A Haitian mother opens up about her child’s repeat rapes in a camp

Self portrait: 10-year-old rape victim, Flore (not her real name)

This past Friday, one of nine remaining tents in one of Port-au-Prince’s better camps went to a 33-year-old mother of five whose 10-year-old daughter had been raped and molested by at least three different men on three separate occasions in another camp.  I happened to be there reporting another story so after, I went to find this woman.  I’ll call her Marie.

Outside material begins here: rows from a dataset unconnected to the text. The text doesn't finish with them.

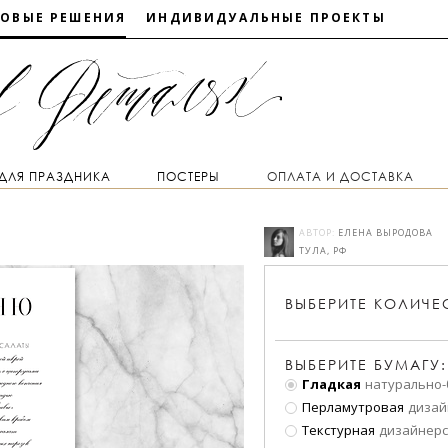
ТОВЫЕ РЕШЕНИЯ
ИНДИВИДУАЛЬНЫЕ ПРОЕКТЫ
 ДЛЯ ПРАЗДНИКА
ПОСТЕРЫ
ОПЛАТА И ДОСТАВКА
АВТОР:
ЕЛЕНА ВЫРОДОВА
ТУЛА, РФ
ВЫБЕРИТЕ
КОЛИЧЕ
ВЫБЕРИТЕ БУМАГУ:
Гладкая
натурально-
Перламутровая
дизай
Текстурная
дизайнерс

My translator’s face froze at a few points during the interview, which lasted about 45 minutes. Marie’s daughter was bright and cheery, giggling while taking pictures of her younger brothers and sisters with my digicam (it was upside down most of the time) while us four adults sat cross-legged on the ground.  After a bit of chit-chat I asked the fourth adult, a male member of the camp committee who showed us to the tent, to leave.  No fuss displayed but I’d basically come into someone’s house, his camp, and asked him to scram.  My translator went outside to smooth that over.  On his return, alone, Marie sat up and started talking like I’d flipped a switch.

In my mind, her story is a stand-in for those of the mothers of another camp, Tapis Rouge, where a woman leader said in reply to my direct question, “There’s no rape but a lot of our teen girls are pregnant.”